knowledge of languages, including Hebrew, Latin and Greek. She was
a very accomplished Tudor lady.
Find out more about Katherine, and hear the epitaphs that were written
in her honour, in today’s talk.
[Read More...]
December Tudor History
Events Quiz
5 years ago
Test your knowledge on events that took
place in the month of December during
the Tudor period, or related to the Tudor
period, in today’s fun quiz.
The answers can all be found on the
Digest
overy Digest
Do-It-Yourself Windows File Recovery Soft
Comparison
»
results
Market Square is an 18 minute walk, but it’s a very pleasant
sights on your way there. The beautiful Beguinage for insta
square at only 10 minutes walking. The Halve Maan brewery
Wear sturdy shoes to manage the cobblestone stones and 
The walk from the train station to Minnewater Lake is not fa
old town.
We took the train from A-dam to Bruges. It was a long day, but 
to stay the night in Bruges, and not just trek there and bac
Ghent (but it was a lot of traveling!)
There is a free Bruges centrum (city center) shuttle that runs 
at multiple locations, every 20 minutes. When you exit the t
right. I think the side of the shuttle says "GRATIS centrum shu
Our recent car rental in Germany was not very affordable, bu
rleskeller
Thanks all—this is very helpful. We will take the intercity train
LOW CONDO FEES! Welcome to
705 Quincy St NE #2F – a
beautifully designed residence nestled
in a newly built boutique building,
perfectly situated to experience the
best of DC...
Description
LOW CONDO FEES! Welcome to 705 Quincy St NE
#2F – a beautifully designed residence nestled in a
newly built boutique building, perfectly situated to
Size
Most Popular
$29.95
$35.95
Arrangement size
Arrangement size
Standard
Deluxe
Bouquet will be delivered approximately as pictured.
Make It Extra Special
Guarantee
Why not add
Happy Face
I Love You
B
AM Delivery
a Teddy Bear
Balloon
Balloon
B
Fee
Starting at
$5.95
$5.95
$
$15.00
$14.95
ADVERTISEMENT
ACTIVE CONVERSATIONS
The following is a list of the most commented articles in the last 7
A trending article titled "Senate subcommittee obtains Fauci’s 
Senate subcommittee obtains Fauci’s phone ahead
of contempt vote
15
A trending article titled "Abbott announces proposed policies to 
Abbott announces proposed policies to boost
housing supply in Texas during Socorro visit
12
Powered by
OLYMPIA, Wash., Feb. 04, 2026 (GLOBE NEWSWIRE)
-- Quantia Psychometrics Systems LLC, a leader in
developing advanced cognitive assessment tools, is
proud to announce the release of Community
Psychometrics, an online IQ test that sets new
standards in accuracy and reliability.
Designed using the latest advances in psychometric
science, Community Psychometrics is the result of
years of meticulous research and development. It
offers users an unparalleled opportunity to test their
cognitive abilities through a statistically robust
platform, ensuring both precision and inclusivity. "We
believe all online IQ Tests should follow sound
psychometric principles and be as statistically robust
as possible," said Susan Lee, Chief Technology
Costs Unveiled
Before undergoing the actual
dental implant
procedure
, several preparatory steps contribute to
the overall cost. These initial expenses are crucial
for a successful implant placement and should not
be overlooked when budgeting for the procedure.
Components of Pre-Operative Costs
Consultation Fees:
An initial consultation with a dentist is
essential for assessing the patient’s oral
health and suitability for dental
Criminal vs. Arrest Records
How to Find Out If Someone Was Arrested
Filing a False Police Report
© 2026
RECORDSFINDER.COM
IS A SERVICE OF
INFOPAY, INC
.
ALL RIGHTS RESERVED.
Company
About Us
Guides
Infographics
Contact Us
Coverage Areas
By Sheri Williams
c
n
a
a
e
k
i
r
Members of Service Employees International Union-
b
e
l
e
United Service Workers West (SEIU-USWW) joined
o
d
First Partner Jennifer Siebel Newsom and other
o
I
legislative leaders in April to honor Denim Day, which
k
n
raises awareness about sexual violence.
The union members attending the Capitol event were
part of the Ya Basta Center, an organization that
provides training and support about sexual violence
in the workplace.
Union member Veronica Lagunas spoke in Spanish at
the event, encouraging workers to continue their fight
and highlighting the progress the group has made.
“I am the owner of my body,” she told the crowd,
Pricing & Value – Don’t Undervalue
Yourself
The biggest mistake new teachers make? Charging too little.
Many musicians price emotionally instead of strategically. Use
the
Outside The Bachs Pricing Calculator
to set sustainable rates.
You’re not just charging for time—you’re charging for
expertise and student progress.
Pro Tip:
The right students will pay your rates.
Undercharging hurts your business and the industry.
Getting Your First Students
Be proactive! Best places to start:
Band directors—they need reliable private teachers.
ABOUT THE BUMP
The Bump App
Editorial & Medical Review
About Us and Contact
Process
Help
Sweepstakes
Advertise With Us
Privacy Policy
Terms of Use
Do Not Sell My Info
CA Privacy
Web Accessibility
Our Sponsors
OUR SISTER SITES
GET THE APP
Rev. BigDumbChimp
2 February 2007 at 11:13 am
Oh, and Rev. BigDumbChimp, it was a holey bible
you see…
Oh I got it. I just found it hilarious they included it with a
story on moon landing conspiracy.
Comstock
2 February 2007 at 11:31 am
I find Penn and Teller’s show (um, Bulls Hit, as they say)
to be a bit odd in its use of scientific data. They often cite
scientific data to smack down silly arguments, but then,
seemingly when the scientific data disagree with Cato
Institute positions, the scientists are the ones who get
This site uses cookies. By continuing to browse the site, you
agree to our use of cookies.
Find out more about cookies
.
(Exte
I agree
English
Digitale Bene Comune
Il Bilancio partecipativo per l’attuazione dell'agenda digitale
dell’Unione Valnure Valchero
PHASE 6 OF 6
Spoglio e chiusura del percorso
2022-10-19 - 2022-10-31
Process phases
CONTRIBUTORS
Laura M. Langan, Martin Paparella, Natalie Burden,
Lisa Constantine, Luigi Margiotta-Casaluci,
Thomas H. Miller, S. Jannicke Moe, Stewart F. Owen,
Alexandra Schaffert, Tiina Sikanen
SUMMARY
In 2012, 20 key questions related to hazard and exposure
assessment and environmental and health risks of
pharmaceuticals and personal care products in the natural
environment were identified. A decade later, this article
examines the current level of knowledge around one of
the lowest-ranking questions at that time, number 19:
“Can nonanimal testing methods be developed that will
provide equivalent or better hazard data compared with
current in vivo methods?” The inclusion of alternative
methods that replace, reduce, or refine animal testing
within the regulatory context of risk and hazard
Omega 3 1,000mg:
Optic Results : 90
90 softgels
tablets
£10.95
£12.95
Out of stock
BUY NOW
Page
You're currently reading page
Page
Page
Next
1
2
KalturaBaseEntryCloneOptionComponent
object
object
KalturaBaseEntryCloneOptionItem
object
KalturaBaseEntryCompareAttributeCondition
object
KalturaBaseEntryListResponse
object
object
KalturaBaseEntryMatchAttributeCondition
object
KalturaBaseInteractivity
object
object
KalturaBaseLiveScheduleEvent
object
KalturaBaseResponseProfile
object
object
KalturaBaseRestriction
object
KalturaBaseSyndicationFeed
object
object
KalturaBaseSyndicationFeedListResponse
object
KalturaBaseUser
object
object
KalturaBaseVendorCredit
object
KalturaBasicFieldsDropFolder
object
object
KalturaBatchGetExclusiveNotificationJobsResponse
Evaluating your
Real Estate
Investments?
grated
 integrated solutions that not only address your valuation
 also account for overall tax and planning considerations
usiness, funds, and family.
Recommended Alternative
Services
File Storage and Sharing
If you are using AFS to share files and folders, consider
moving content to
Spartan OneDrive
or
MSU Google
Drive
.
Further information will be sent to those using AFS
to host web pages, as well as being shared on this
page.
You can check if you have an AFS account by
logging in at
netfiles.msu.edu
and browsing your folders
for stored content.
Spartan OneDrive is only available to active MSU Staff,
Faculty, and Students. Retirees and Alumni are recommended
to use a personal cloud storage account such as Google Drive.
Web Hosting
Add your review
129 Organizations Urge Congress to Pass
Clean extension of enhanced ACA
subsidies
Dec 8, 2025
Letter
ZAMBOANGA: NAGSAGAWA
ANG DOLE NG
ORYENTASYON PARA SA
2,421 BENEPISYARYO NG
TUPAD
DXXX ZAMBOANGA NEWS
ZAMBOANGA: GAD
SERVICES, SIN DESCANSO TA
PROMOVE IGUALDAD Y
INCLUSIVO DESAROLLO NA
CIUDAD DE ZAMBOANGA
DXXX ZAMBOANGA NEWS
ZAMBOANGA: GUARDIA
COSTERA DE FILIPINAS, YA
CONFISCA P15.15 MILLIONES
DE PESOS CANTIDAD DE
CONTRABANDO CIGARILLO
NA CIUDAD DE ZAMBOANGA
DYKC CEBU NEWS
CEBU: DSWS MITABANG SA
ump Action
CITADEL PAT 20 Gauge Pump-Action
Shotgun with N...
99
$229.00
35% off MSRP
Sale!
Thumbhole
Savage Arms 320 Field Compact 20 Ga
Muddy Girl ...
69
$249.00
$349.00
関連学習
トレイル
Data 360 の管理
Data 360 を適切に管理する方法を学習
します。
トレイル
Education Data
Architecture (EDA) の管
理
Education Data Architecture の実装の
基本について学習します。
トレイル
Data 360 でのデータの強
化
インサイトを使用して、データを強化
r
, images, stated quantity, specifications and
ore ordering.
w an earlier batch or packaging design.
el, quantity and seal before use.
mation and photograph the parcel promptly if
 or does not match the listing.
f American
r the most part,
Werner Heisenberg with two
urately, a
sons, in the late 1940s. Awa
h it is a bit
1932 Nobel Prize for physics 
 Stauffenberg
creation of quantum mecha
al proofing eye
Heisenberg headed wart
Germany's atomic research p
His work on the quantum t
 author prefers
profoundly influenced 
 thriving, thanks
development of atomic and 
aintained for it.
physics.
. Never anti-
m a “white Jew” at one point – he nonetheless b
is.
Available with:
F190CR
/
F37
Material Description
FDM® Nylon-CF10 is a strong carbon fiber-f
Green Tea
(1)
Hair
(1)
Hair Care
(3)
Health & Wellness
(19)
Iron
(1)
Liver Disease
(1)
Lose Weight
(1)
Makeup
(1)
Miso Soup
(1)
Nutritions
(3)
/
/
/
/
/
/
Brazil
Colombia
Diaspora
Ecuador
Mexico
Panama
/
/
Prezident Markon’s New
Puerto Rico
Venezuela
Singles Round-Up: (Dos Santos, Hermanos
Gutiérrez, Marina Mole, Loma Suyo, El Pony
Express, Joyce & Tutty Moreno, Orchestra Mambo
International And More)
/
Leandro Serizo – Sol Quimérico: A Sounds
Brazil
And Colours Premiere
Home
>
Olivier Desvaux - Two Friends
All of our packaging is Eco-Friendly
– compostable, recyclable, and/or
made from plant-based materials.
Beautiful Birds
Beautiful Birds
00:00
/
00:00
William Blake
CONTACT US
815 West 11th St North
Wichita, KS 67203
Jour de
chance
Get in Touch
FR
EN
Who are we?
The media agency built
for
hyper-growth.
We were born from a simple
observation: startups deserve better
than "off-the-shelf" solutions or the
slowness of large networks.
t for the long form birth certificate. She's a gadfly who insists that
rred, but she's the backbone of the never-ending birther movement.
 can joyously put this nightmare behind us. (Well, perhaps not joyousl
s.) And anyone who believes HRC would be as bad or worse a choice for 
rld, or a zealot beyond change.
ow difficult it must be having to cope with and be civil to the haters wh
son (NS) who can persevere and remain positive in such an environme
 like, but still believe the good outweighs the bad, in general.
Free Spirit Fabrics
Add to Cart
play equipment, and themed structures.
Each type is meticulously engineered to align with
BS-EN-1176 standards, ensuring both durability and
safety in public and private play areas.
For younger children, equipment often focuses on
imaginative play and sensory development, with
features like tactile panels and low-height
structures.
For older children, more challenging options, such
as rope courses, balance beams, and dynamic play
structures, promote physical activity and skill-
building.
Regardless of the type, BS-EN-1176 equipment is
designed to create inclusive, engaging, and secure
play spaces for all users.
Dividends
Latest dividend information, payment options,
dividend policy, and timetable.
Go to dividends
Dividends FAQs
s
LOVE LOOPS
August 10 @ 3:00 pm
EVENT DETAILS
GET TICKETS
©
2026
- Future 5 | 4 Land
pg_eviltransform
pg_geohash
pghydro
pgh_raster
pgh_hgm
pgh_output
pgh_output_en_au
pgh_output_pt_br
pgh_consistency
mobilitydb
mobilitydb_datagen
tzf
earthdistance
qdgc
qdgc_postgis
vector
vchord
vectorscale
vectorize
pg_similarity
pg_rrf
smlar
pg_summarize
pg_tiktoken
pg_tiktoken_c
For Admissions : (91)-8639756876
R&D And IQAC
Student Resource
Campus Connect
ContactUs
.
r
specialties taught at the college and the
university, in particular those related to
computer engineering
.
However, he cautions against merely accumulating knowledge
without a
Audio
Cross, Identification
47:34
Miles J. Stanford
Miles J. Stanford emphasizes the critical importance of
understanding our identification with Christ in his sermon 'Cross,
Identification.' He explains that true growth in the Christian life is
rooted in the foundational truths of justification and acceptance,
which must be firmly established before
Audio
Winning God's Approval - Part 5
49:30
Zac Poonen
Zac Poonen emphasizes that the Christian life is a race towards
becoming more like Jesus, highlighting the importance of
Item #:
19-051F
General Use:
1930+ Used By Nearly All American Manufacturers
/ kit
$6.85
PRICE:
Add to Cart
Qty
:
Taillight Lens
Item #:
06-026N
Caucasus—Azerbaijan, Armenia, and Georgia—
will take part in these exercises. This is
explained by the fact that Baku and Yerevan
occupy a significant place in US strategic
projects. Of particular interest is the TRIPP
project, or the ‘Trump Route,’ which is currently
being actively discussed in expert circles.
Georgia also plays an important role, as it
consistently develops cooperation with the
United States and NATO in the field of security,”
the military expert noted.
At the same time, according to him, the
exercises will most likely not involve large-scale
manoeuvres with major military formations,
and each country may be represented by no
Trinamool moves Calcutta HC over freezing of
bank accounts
※ ※ ※
● **Task goal**: Copy out every line of the material above that contains the string "ensuring".

● **Result of this task**:
platform, ensuring both precision and inclusivity. "We
BS-EN-1176 standards, ensuring both durability and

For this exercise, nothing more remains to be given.